Apparently one of the most common causes of complaint to the Financial Ombudsman (FOS) is ‘churning’.
This is a process by which a financial adviser recommends that a consumer cancels one financial product and replaces it with another.
Churning is where such a cancellation and replacement really provides little or no value to the consumer, but potentially a lot of value (in the form of commission) to the adviser.
However, all cancellation and replacement is not ‘churning’; some of it has real purpose and value behind it.
One area where advice to cancel and replace quite often takes place is that of pension planning.
Unlike the good old days when a person might remain employed by the same employer and potentially be in the same pension plan, for pretty much all of their working life, the norm these days is multiple job changes.
One of the consequences of this employment pattern is that a person may accumulate multiple pension plans to go with their career. It really is not unusual for us to come across a client who has five or six different pension plans (one of our Financial Planners recently had to advise a client with 18 such plans!)
This in itself brings some quite serious problems.
Multiple and disparate pension statements all arriving on the door mat at different points in the year and all presented slightly differently, in slightly different formats, with different financial assumptions being used.
This makes it very hard to predict and project exactly what benefits might ultimately emerge.
Each of those pension plans is typically invested in a different way. There tends to be no cohesion in the investment strategy, in fact referring to it as a “strategy” is perhaps a little generous.
And each of the plans with a different charging structure some more competitive than others. So very often we find one item on the client wish list “can’t I merge all of these plans together and just have one?”
Well, the answer is “yes you can” but that yes comes with a pretty important wealth warning, there are some important things to consider;
-Do any of those pension plans have any guarantees that might be lost if the plan was transferred to another arrangement? A good example of this might be if the plan contained guaranteed annuity rates that were much higher than those currently available in the open market. It might be well worth while not consolidating such a plan and lose that guarantee.
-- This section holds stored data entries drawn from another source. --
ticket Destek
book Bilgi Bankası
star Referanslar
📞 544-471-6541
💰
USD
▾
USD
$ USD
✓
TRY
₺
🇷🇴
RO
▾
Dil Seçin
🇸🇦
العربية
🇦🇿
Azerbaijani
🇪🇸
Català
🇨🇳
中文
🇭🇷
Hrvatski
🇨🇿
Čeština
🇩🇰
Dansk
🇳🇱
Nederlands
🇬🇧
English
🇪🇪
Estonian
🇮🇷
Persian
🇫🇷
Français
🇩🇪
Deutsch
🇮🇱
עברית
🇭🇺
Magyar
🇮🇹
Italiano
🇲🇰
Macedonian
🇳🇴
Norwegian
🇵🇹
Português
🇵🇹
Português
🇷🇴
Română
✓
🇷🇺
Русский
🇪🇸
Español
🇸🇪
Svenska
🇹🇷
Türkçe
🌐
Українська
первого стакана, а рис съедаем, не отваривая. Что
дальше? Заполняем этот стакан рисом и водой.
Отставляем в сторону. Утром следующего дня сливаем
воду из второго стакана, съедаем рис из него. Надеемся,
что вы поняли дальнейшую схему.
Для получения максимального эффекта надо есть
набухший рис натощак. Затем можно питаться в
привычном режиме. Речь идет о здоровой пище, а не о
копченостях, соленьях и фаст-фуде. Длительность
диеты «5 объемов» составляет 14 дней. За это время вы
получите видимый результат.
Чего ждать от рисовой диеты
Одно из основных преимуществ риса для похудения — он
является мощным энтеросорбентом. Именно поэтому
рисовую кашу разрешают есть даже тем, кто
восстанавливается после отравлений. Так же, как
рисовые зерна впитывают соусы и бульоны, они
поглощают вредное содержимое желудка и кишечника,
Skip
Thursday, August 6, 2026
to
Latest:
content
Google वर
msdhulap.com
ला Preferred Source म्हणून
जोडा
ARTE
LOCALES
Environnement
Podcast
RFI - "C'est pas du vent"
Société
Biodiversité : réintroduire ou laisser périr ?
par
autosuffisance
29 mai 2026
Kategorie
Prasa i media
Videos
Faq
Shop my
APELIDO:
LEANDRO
-What is the cost of this consolidation? Are there exit penalties to pay and are those penalties more or less than the future annual management charges that may be taken by the plan provider? It does sometimes pay to take the hit of an exit penalty rather than the future annual management charges- but not always. One of the worst examples of this that we have witnessed is where the current value of the pension fell to £0 at retirement because of the future charges being greater than the assumed investment return! You can see why someone would be motivated to transfer out of that!
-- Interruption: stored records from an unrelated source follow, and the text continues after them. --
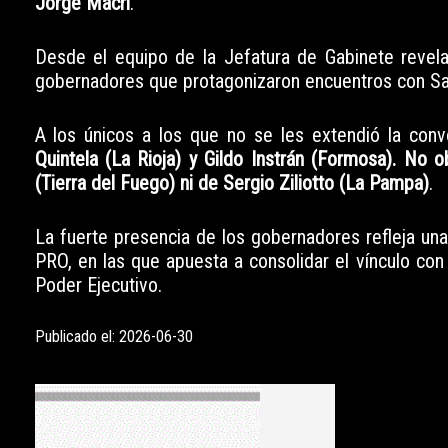
Jorge Macri
.
Desde el equipo de la Jefatura de Gabinete revelar
gobernadores que protagonizaron encuentros con Santi
A los únicos a los que no se les extendió la conv
Quintela (La Rioja) y Gildo Instrán (Formosa). No 
(Tierra del Fuego) ni de Sergio Ziliotto (La Pampa)
.
La fuerte presencia de los gobernadores refleja una 
PRO, en las que apuesta a consolidar el vínculo con 
Poder Ejecutivo.
Publicado el: 2026-06-30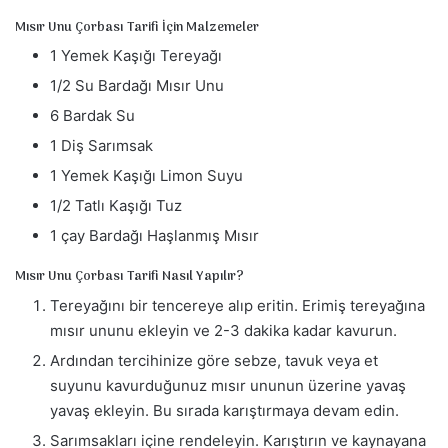
m
Mısır Unu Çorbası Tarifi İçin Malzemeler
e
k
1 Yemek Kaşığı Tereyağı
1/2 Su Bardağı Mısır Unu
6 Bardak Su
1 Diş Sarımsak
1 Yemek Kaşığı Limon Suyu
1/2 Tatlı Kaşığı Tuz
1 çay Bardağı Haşlanmış Mısır
Mısır Unu Çorbası Tarifi Nasıl Yapılır?
Tereyağını bir tencereye alıp eritin. Erimiş tereyağına
mısır ununu ekleyin ve 2-3 dakika kadar kavurun.
Ardından tercihinize göre sebze, tavuk veya et
suyunu kavurduğunuz mısır ununun üzerine yavaş
yavaş ekleyin. Bu sırada karıştırmaya devam edin.
Sarımsakları içine rendeleyin. Karıştırın ve kaynayana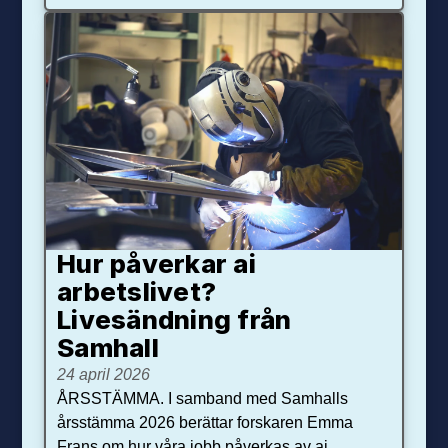
Hur påverkar ai
arbetslivet?
Livesändning från
Samhall
24 april 2026
ÅRSSTÄMMA. I samband med Samhalls
årsstämma 2026 berättar forskaren Emma
Frans om hur våra jobb påverkas av ai.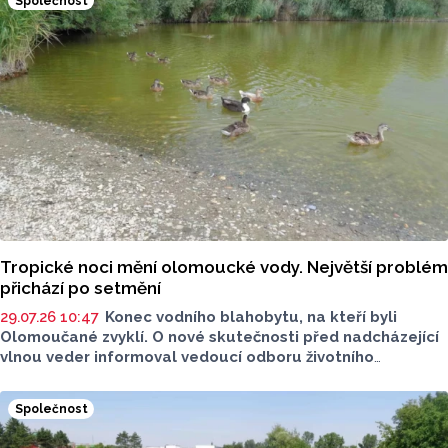
Společnost
Tropické noci mění olomoucké vody. Největší problém
přichází po setmění
29.07.26 10:47
Konec vodního blahobytu, na kteří byli
Olomoučané zvyklí. O nové skutečnosti před nadcházející
vlnou veder informoval vedoucí odboru životního
prostředí olomouckého magistrátu Petr Loyka. Podle něj
je důležité chránit každý vodní zdroj a při prohlubujícím
Společnost
se suchu řešit problémy stojatých i tekoucích vod.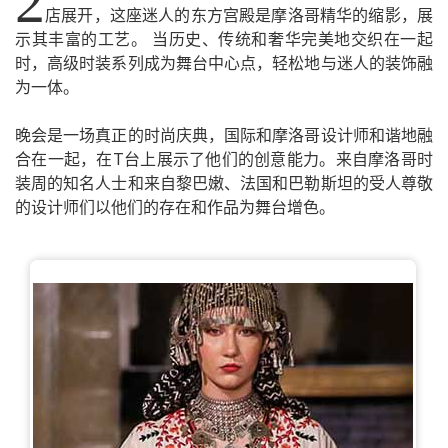
2
店展开，这座迷人的东方宫殿是摩洛哥精华的缩影，展
示其丰富的工艺。 当历史、传统和奢华完美地交织在一起
时，高级时装系列成为舞台中心点，轻松地与迷人的装饰融
为一体。
晚会是一场真正的时尚庆典，国际和摩洛哥设计师和谐地融
合在一起，在T台上展示了他们的创意能力。来自摩洛哥时
装周的知名人士和来自黎巴嫩、法国和巴勒斯坦的受人尊敬
的设计师们以他们的存在和作品为舞台增色。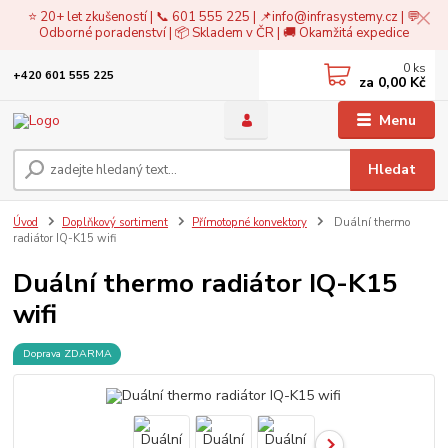
⭐ 20+ let zkušeností | 📞 601 555 225 | 📌
info@infrasystemy.cz
| 💬
Odborné poradenství | 📦 Skladem v ČR | 🚚 Okamžitá expedice
0
ks
+420 601 555 225
za
0,00 Kč
Menu
Hledat
Úvod
Doplňkový sortiment
Přímotopné konvektory
Duální thermo
radiátor IQ-K15 wifi
Duální thermo radiátor IQ-K15
wifi
Doprava ZDARMA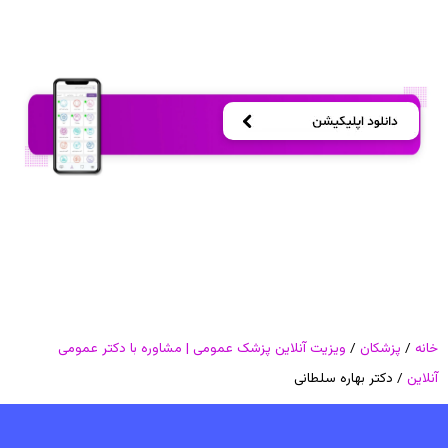
خانه
/
پزشکان
/
ویزیت آنلاین پزشک عمومی | مشاوره با دکتر عمومی
آنلاین
/ دکتر بهاره سلطانی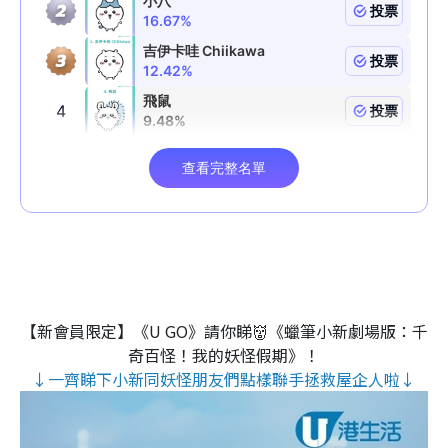
【新會員限定】《U GO》請你睇👹《蠟筆小新劇場版：千
奇百怪！我的妖怪假期》！
↓一齊睇下小新同妖怪朋友們點樣聯手拯救屋企人啦↓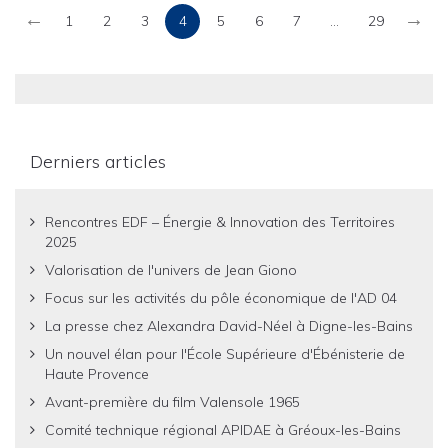
←
→
1
2
3
4
5
6
7
...
29
Derniers articles
Rencontres EDF – Énergie & Innovation des Territoires
2025
Valorisation de l'univers de Jean Giono
Focus sur les activités du pôle économique de l'AD 04
La presse chez Alexandra David-Néel à Digne-les-Bains
Un nouvel élan pour l'École Supérieure d'Ébénisterie de
Haute Provence
Avant-première du film Valensole 1965
Comité technique régional APIDAE à Gréoux-les-Bains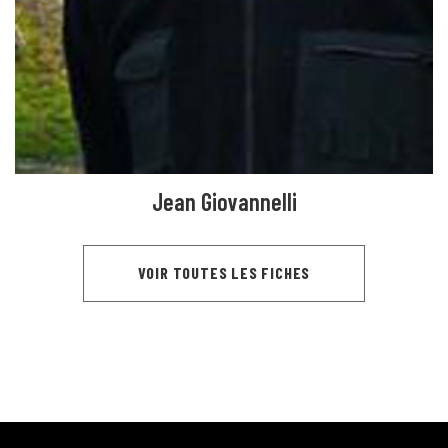
Jean Giovannelli
VOIR TOUTES LES FICHES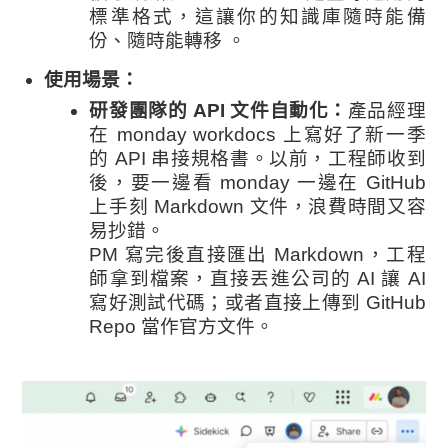
標準格式，這讓你的知識庫隨時能備
份、隨時能轉移 。
使用場景：
研發團隊的 API 文件自動化：
產品經理
在 monday workdocs 上寫好了新一季
的 API 串接規格書。以前，工程師收到
後，要一邊看 monday 一邊在 GitHub
上手刻 Markdown 文件，浪費時間又容
易抄錯。
PM 寫完後直接匯出 Markdown，工程
師拿到檔案，直接丟進公司的 AI 讓 AI
寫好測試代碼；或者直接上傳到 GitHub
Repo 當作官方文件。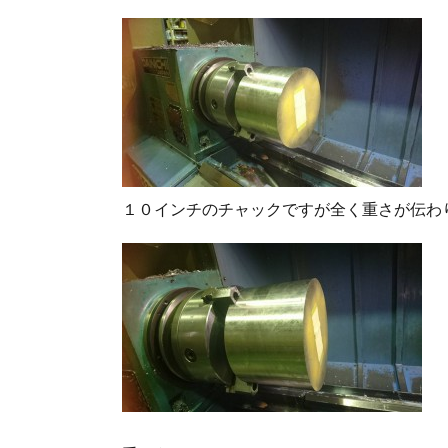
１０インチのチャックですが全く重さが伝わり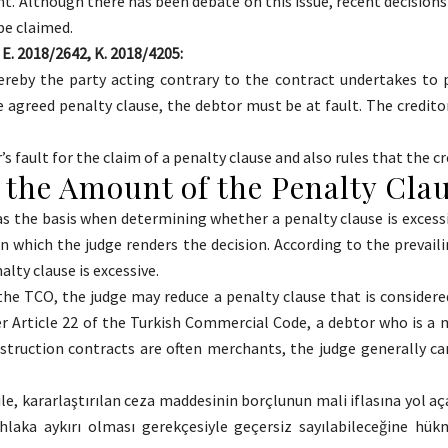
nt. Although there has been debate on this issue, recent decisions
be claimed.
 E. 2018/2642, K. 2018/4205:
ereby the party acting contrary to the contract undertakes to 
 agreed penalty clause, the debtor must be at fault. The credit
’s fault for the claim of a penalty clause and also rules that the 
 the Amount of the Penalty Cla
 as the basis when determining whether a penalty clause is exces
 which the judge renders the decision. According to the prevaili
lty clause is excessive.
 the TCO, the judge may reduce a penalty clause that is considered
er Article 22 of the Turkish Commercial Code, a debtor who is a
onstruction contracts are often merchants, the judge generally c
bile, kararlaştırılan ceza maddesinin borçlunun mali iflasına yo
aka aykırı olması gerekçesiyle geçersiz sayılabileceğine hükme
-What are the future costs of the replacement plan? Are you transferring to a more expensive plan and if so is there real purpose to this? Are you getting extra value from this extra cost for example regular and meaningful reviews? If the adviser is promising these, and you value them, then there may be some justification but why pay extra for something that you are not going to use.
-Make sure that whether you keep your existing plans or consolidate them into a new plan, that the selected investment funds match your tolerance for and appetite for risk, reward and volatility. Is the investment proposition put to you by your adviser plausible and understandable? If it is and the above factors are taken fully into account there may well be value in consolidating your plans into a more modern, hopefully lower cost arrangement.
If we could ask for one thing it would be that people take an interest in their pension arrangements.
Get to understand them and see what role they have to play in ensuring that you have sufficient retirement income. Just because pension plans can be perceived as “boring” doesn’t mean you should ignore them.